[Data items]
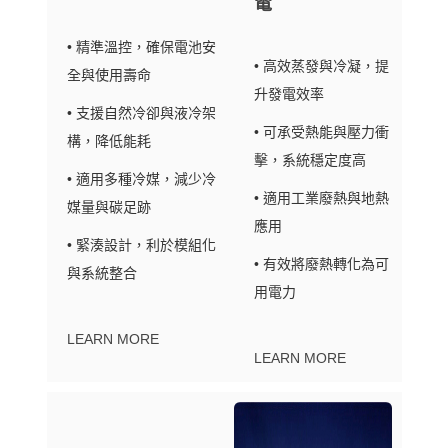
電
• 精準溫控，確保電池安
• 高效蒸發與冷凝，提
全與使用壽命
升發電效率
• 支援自然冷卻與液冷架
• 可承受熱能與壓力衝
構，降低能耗
擊，系統穩定度高
• 適用多種冷媒，減少冷
• 適用工業廢熱與地熱
媒量與碳足跡
應用
• 緊湊設計，利於模組化
• 有效將廢熱轉化為可
與系統整合
用電力
LEARN MORE
LEARN MORE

-- Exercise --
Reproduce the text of every record above line for line, without any changes, and omit the pictures from your answer.

-- Answer box --
電
• 精準溫控，確保電池安
• 高效蒸發與冷凝，提
全與使用壽命
升發電效率
• 支援自然冷卻與液冷架
• 可承受熱能與壓力衝
構，降低能耗
擊，系統穩定度高
• 適用多種冷媒，減少冷
• 適用工業廢熱與地熱
媒量與碳足跡
應用
• 緊湊設計，利於模組化
• 有效將廢熱轉化為可
與系統整合
用電力
LEARN MORE
LEARN MORE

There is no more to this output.